La gauche traditionnelle sera obligée de s’en remettre aux Verts pour faire entendre sa voix aux Etats, telle est la lecture que fait la présidente du gouvernement vaudois Nuria Gorrite à l’issue du second tour des élections fédérales. Elle précise aussi que les socialistes ont confié les clés à un parti crédité d’une présomption de compétence.

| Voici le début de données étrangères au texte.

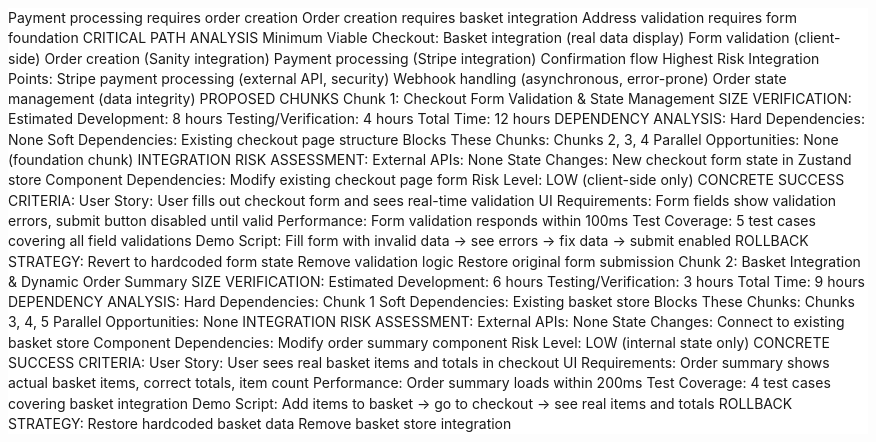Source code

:   Payment processing requires order creation
  Order creation requires basket integration
  Address validation requires form foundation
  CRITICAL PATH ANALYSIS
  Minimum Viable Checkout:
  Basket integration (real data display)
  Form validation (client-side)
  Order creation (Sanity integration)
  Payment processing (Stripe integration)
  Confirmation flow
  Highest Risk Integration Points:
  Stripe payment processing (external API, security)
  Webhook handling (asynchronous, error-prone)
  Order state management (data integrity)
  PROPOSED CHUNKS
  Chunk 1: Checkout Form Validation & State Management
  SIZE VERIFICATION:
  Estimated Development: 8 hours
  Testing/Verification: 4 hours
  Total Time: 12 hours
  DEPENDENCY ANALYSIS:
  Hard Dependencies: None
  Soft Dependencies: Existing checkout page structure
  Blocks These Chunks: Chunks 2, 3, 4
  Parallel Opportunities: None (foundation chunk)
  INTEGRATION RISK ASSESSMENT:
  External APIs: None
  State Changes: New checkout form state in Zustand store
  Component Dependencies: Modify existing checkout page form
  Risk Level: LOW (client-side only)
  CONCRETE SUCCESS CRITERIA:
  User Story: User fills out checkout form and sees real-time validation
  UI Requirements: Form fields show validation errors, submit button disabled until valid
  Performance: Form validation responds within 100ms
  Test Coverage: 5 test cases covering all field validations
  Demo Script: Fill form with invalid data → see errors → fix data → submit enabled
  ROLLBACK STRATEGY:
  Revert to hardcoded form state
  Remove validation logic
  Restore original form submission
  Chunk 2: Basket Integration & Dynamic Order Summary
  SIZE VERIFICATION:
  Estimated Development: 6 hours
  Testing/Verification: 3 hours
  Total Time: 9 hours
  DEPENDENCY ANALYSIS:
  Hard Dependencies: Chunk 1
  Soft Dependencies: Existing basket store
  Blocks These Chunks: Chunks 3, 4, 5
  Parallel Opportunities: None
  INTEGRATION RISK ASSESSMENT:
  External APIs: None
  State Changes: Connect to existing basket store
  Component Dependencies: Modify order summary component
  Risk Level: LOW (internal state only)
  CONCRETE SUCCESS CRITERIA:
  User Story: User sees real basket items and totals in checkout
  UI Requirements: Order summary shows actual basket items, correct totals, item count
  Performance: Order summary loads within 200ms
  Test Coverage: 4 test cases covering basket integration
  Demo Script: Add items to basket → go to checkout → see real items and totals
  ROLLBACK STRATEGY:
  Restore hardcoded basket data
  Remove basket store integration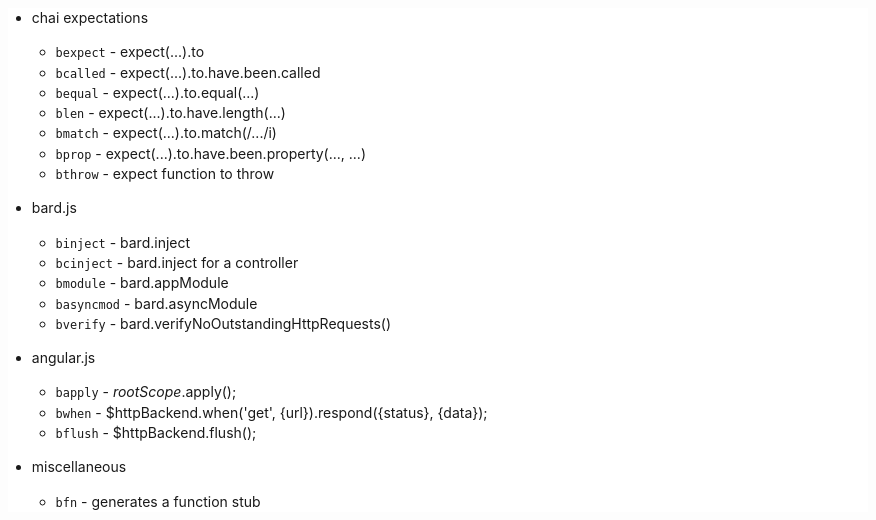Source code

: 
* chai expectations

    * `bexpect` - expect(...).to
    * `bcalled` - expect(...).to.have.been.called
    * `bequal` - expect(...).to.equal(...)
    * `blen` - expect(...).to.have.length(...)
    * `bmatch` - expect(...).to.match(/.../i)
    * `bprop` - expect(...).to.have.been.property(..., ...)
    * `bthrow` - expect function to throw


* bard.js

    * `binject` - bard.inject
    * `bcinject` - bard.inject for a controller
    * `bmodule` - bard.appModule
    * `basyncmod` - bard.asyncModule
    * `bverify` - bard.verifyNoOutstandingHttpRequests()


* angular.js

    * `bapply` - $rootScope.$apply();
    * `bwhen`  - $httpBackend.when('get', {url}).respond({status}, {data});
    * `bflush` - $httpBackend.flush();

* miscellaneous

    * `bfn`    - generates a function stub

Savoureux commentaire qui témoigne d’une vision on ne peut plus claire de la situation. Face au bilan positif de l’élu PLR Olivier Français, aussi salué par la présidente du Grand Conseil, force est de constater que la tribu verte a du pain sur la planche et devra faire ses preuves ces prochaines quatre années. Quoiqu’il en soit la représentation du canton de Vaud ressemble… au canton de Vaud. Un équilibrage que l’on pourrait qualifier de centriste si on osait, et on ose. Un consensus, un changement dans la continuité. Une prudence bien de chez nous face aux changements qui s’opèrent sur tous les fronts, un besoin de stabilité bien compréhensible en somme. Les préoccupations climatiques ont propulsés les Verts dans une position de force inattendue. Si les problèmes sont planétaires, les propositions devront être drastiques, voire radicales pour aboutir à des solutions adoptées par tous. La salle des pas perdus risque bien de se transformer en piste de 400m relais plutôt que de rester le déambulatoire tranquille que nous connaissons. Le succès des Verts est uniquement conjoncturel. Ceux qui le pensent ne donnent qu’un temps à cette mode et espèrent un retour à la normale à la prochaine législature. Donnons du temps au temps, et voyons ce que cette nouvelle «majorité» au National et ces nouvelles têtes aux Etats nous proposent… la possibilité qu’il ne s’agisse pas d’une mode mais d’un réel changement existe, bien malin qui pourrait le dire.